The minions of the FIFA World Cup may not stand much of a chance on the playing field, but each of them with names difficult to pronounce, and lat-longs impossible to locate, are actually a traveler’s delight
Let’s be honest about your “Places to Visit Before I Die” note. It’s 90 percent Iceland, Zanzibar and Santorini, it hasn’t been updated since 2019, and somewhere between tea and dinner last Tuesday you added Curaçao, Cape Verde, Bosnia and Herzegovina, and Haiti because a YouTuber with perfect hair called them “underrated gems” of the World Cup. You still don’t know where two of them are on a map. But now, with the FIFA World Cup 2026 kicking off across the US, Mexico, and Canada, you have the perfect excuse: all four are playing. Yes. All four. Your group chat is going to lose its mind.

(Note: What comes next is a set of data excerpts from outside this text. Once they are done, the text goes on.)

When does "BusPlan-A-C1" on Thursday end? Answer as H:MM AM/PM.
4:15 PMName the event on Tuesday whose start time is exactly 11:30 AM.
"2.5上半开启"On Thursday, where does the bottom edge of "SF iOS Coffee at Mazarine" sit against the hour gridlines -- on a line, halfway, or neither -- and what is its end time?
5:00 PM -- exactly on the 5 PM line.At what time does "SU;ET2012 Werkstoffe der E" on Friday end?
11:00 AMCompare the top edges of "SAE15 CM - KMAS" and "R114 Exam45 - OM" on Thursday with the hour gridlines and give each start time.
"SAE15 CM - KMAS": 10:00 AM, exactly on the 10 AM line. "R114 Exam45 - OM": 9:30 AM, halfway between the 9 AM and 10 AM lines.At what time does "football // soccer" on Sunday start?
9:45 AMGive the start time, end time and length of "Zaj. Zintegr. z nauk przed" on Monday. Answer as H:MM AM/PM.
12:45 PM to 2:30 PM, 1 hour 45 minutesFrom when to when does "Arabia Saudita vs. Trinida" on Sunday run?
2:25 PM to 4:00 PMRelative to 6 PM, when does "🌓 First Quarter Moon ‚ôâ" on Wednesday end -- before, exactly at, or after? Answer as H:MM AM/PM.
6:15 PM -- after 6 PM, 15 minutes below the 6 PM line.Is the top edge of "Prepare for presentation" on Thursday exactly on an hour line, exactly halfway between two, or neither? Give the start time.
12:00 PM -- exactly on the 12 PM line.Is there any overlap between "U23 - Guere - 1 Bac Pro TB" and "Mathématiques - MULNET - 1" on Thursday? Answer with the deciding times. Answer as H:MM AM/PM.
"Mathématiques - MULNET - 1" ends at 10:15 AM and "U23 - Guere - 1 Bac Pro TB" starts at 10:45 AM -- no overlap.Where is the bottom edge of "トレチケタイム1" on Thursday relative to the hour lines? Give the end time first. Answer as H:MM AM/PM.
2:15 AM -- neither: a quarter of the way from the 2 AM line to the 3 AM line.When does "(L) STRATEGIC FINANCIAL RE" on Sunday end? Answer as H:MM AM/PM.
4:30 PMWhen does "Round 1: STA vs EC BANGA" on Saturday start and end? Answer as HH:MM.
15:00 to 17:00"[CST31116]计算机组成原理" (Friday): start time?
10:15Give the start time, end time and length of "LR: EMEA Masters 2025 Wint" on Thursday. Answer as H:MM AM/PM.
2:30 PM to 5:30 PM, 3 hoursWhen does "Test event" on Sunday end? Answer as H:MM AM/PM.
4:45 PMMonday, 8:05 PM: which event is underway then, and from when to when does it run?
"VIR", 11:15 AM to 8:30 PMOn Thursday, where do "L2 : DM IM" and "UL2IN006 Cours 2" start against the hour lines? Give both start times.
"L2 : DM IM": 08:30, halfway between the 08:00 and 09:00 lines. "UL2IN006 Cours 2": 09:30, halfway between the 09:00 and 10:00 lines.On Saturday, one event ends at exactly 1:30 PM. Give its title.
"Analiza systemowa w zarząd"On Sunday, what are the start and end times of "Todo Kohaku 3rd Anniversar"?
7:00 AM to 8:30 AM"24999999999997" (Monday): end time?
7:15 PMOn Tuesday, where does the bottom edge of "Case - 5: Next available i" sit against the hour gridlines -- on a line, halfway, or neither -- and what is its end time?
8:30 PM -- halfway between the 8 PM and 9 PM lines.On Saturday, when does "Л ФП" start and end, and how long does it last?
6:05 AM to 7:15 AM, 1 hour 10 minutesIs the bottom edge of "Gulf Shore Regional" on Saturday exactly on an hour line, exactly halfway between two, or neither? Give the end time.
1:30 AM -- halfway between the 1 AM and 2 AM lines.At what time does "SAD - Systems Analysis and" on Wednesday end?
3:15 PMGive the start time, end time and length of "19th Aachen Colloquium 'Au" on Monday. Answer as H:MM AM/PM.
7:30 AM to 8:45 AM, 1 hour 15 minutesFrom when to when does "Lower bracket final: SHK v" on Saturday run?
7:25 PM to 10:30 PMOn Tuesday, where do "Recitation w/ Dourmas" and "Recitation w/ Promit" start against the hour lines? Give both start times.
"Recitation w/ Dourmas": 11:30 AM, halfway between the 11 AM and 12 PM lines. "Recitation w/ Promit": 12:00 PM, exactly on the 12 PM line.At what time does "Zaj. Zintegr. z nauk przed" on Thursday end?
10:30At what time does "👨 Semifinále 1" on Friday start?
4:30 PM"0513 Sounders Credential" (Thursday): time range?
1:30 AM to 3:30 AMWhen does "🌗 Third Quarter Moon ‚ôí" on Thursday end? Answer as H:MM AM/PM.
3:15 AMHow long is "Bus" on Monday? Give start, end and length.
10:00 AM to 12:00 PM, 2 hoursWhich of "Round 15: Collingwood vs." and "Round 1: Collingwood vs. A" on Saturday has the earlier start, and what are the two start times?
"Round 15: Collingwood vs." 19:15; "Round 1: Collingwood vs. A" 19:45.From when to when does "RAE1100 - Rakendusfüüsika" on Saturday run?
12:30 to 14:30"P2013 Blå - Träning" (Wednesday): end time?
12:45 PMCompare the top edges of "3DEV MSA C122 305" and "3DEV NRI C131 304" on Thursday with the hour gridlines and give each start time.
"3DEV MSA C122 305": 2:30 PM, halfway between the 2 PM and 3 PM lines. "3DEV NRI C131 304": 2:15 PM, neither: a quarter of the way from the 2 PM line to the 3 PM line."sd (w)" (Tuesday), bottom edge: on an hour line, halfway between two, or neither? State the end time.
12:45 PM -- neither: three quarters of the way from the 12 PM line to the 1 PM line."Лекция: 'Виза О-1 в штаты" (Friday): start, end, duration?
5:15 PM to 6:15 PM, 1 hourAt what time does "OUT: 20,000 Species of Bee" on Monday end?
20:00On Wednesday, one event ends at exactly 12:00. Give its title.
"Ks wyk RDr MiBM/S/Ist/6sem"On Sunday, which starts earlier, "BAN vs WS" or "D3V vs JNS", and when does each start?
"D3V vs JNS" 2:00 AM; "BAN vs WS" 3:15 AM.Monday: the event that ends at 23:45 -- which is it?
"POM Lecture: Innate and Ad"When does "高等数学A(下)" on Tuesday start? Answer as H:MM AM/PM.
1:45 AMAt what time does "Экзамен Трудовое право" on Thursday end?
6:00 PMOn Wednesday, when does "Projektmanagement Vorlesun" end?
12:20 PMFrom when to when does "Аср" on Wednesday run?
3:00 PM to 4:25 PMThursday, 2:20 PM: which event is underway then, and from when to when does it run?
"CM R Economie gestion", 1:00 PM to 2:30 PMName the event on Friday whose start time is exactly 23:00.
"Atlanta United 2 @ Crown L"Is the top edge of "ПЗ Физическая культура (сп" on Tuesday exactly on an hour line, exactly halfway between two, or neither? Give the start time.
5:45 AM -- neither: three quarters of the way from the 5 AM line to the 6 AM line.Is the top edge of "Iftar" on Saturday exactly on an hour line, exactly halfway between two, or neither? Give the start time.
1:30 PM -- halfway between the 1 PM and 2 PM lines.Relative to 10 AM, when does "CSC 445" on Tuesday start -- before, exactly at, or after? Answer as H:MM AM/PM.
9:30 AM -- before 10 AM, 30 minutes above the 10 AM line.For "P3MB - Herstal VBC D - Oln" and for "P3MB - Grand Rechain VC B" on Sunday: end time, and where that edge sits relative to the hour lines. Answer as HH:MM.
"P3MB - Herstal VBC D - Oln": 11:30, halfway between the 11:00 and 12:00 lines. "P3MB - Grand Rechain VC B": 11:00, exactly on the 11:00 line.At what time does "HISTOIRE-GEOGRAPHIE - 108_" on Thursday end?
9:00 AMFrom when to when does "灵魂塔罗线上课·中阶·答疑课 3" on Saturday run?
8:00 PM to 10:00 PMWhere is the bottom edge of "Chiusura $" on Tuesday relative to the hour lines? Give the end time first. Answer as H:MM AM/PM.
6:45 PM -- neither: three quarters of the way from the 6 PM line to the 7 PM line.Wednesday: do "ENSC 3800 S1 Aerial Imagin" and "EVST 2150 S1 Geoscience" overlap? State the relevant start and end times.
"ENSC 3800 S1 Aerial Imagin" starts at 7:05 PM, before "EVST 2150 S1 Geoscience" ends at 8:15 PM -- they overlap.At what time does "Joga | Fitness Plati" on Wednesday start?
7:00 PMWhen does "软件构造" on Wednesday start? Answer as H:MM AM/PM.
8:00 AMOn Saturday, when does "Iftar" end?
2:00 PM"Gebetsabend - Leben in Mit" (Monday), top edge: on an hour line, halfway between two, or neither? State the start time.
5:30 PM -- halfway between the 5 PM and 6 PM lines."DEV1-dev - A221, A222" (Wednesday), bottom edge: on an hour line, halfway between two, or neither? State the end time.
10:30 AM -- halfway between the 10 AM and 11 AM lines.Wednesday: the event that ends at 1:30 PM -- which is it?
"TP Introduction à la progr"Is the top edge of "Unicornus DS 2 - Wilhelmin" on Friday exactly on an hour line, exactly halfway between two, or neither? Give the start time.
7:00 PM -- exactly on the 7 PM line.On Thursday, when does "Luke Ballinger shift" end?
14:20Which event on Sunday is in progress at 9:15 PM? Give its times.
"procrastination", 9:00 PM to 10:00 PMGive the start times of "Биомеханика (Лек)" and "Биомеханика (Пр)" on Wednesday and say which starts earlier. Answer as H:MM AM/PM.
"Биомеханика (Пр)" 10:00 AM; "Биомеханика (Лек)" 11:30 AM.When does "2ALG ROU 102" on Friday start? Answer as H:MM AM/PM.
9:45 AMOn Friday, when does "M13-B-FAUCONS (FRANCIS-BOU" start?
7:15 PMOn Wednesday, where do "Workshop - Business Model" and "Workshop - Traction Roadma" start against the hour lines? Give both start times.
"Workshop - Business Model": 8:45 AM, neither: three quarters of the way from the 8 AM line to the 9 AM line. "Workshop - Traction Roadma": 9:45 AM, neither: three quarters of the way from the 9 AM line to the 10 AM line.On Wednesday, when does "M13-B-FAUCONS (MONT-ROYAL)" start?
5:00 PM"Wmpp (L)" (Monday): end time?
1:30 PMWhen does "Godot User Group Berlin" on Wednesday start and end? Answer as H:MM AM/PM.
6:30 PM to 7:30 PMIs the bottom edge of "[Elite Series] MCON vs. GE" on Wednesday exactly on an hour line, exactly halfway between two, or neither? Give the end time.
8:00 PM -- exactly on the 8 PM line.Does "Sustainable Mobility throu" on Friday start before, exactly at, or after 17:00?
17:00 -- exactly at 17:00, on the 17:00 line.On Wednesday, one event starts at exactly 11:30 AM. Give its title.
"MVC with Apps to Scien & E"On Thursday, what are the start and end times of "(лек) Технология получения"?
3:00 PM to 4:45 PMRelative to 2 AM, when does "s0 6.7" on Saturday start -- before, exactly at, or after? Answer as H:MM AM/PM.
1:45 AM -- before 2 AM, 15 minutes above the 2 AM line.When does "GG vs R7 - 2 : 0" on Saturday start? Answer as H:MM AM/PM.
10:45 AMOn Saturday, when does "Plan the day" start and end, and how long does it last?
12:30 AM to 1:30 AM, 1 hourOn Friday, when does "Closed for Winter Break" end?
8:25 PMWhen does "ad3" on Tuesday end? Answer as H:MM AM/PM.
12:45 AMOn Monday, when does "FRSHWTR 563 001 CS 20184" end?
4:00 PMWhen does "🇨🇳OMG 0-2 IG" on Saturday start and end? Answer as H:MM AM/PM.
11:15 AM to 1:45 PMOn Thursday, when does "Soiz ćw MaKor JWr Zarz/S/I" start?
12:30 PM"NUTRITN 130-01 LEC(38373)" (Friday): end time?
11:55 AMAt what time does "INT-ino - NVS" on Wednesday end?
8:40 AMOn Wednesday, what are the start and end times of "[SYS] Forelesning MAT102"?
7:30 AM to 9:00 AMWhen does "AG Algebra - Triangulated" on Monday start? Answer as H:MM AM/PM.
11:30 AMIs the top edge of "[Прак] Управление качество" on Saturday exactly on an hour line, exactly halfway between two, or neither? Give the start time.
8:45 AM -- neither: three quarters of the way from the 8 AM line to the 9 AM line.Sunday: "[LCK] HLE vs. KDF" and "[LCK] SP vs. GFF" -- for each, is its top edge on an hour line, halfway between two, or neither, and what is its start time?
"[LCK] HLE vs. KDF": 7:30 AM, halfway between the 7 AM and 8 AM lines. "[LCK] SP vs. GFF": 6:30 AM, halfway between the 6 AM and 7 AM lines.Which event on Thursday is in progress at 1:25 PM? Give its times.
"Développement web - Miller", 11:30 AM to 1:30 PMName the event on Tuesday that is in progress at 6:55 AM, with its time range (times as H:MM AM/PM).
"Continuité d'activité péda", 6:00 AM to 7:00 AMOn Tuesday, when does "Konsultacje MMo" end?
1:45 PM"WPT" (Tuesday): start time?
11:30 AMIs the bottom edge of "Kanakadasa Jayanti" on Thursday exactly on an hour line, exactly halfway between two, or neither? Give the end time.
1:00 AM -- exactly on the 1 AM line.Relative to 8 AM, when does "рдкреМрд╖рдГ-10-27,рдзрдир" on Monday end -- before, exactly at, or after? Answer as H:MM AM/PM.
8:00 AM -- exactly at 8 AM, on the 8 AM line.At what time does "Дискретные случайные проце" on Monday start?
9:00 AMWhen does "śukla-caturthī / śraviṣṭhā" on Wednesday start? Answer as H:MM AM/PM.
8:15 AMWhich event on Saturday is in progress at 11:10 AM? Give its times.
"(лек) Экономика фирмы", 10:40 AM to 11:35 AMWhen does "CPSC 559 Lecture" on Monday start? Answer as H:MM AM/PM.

Start with Curaçao, because it’s the easiest to love and the hardest to explain. It’s a tiny Dutch island 40 miles off Venezuela, which means you get Caribbean beaches with European bureaucracy and a national sense of humor about it. You land, step into the heat, and Willemstad hits you like a Pinterest board someone dropped in the ocean. The houses are yellow, pink, blue, orange, and it’s technically illegal to feel stressed here. The flamingos enforce it.
Now imagine that same island shutting down because “La Seleccion di Kòrsou” just made the World Cup. The beaches will still have no seaweed and $10 sunbeds, but every bar will have a TV duct-taped to a palm tree. The drink called Blue Curaçao was invented here, and no, it does not taste like the sea. It tastes like a melted popsicle made by adults who were tired of being responsible. You’ll drink it, regret it, and order another while chanting for a team that’s 444,000 people strong and somehow outran giants in qualifying. Everything still closes by 6pm, except during matches. On match days, the whole island pulls an all-nighter and judges you if you don’t.
From there, fly across the Atlantic to Cape Verde, which is Portugal’s group chat with Africa and the wind is the admin. Ten islands, 350 miles off Senegal, and nine of them exist purely to prove that hair products are a lie. Sal Island is white sand, salt flats, and kitesurfers who look like they were cast in a Red Bull ad. If you don’t like wind, Sal will break up with you before your first coffee. São Vicente is where the music lives, home of Cesária Évora, the barefoot diva who sang about longing. After a plate of cachupa, you’ll understand why.